§ **Requirements**:
• a. Copy everything in the duck array guidelines from "As a general" down to "out of scope.".
• b. Write the next part of the duck array guidelines, picking up right after their last sentence.

Tentative duck array guidelines

As a general rule, libraries using duck arrays should insist upon the minimum possible requirements, and libraries implementing duck arrays should provide as complete of an API as possible. This will ensure maximum compatibility. For example, users should prefer to rely on .transpose() rather than .swapaxes() (which can be implemented in terms of transpose), but duck array authors should ideally implement both.

If you are trying to implement a duck array, then you should strive to implement everything. You certainly need .shape, .ndim and .dtype, but also your dtype attribute should actually be a numpy.dtype object, weird fancy indexing edge cases should ideally work, etc. Only details related to NumPy’s specific np.ndarray implementation (e.g., strides, data, view) are explicitly out of scope.

A (very) rough sketch of future plans

The proposals discussed so far – __array_ufunc__ and some kind of asarray protocol – are clearly necessary but not sufficient for full duck typing support. We expect the need for additional protocols to support (at least) these features:

  • Concatenating duck arrays, which would be used internally by other array combining methods like stack/vstack/hstack. The implementation of concatenate will need to be negotiated among the list of array arguments. We expect to use an __array_concatenate__ protocol like __array_ufunc__ instead of multiple dispatch.
  • Ufunc-like functions that currently aren’t ufuncs. Many NumPy functions like median, percentile, sort, where and clip could be written as generalized ufuncs but currently aren’t. Either these functions should be written as ufuncs, or we should consider adding another generic wrapper mechanism that works similarly to ufuncs but makes fewer guarantees about how the implementation is done.

§ **Dataset excerpts**:
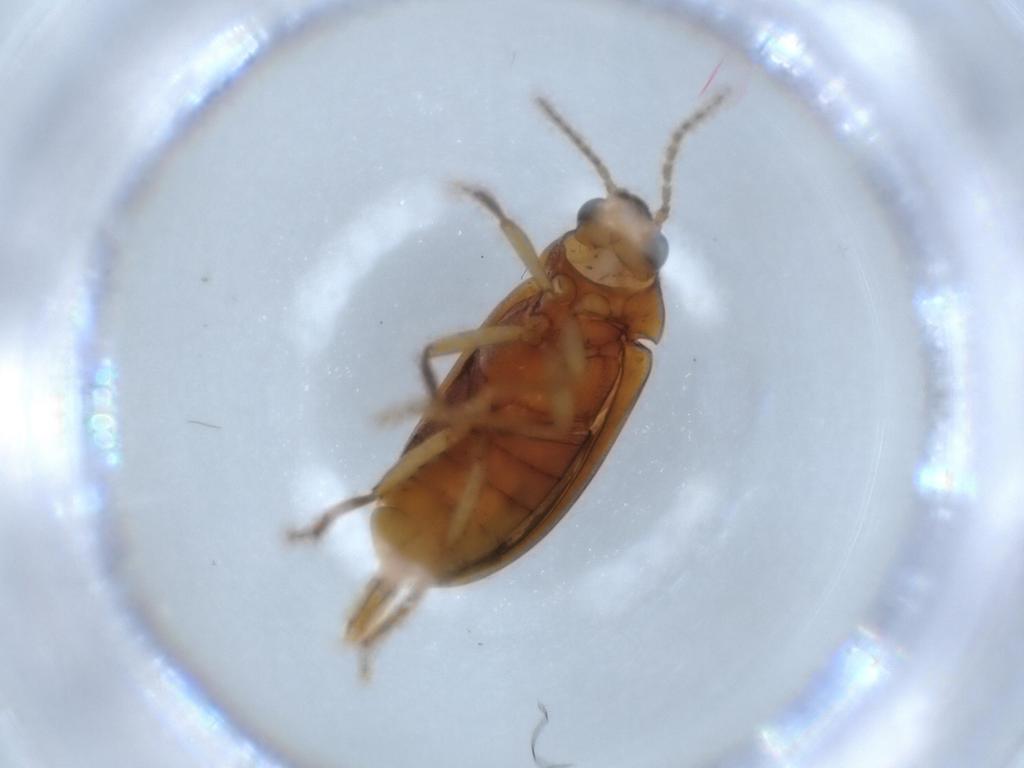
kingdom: Animalia
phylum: Arthropoda
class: Insecta
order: Coleoptera
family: Ptilodactylidae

§ **Results by task**:
• a.
As a general rule, libraries using duck arrays should insist upon the minimum possible requirements, and libraries implementing duck arrays should provide as complete of an API as possible. This will ensure maximum compatibility. For example, users should prefer to rely on .transpose() rather than .swapaxes() (which can be implemented in terms of transpose), but duck array authors should ideally implement both.

If you are trying to implement a duck array, then you should strive to implement everything. You certainly need .shape, .ndim and .dtype, but also your dtype attribute should actually be a numpy.dtype object, weird fancy indexing edge cases should ideally work, etc. Only details related to NumPy’s specific np.ndarray implementation (e.g., strides, data, view) are explicitly out of scope.

• b.
  • Random number generation with duck arrays, e.g., np.random.randn(). For example, we might want to add new APIs like random_like() for generating new arrays with a matching shape and type – though we’ll need to look at some real examples of how these functions are used to figure out what would be helpful.
  • Miscellaneous other functions such as np.einsum, np.zeros_like, and np.broadcast_to that don’t fall into any of the above categories.
  • Checking mutability on duck arrays, which would imply that they support assignment with __setitem__ and the out argument to ufuncs. Many otherwise fine duck arrays are not easily mutable (for example, because they use some kinds of sparse or compressed storage, or are in read-only shared memory), and it turns out that frequently-used code like the default implementation of np.mean needs to check this (to decide whether it can re-use temporary arrays).

We intentionally do not describe exactly how to add support for these types of duck arrays here. These will be the subject of future NEPs.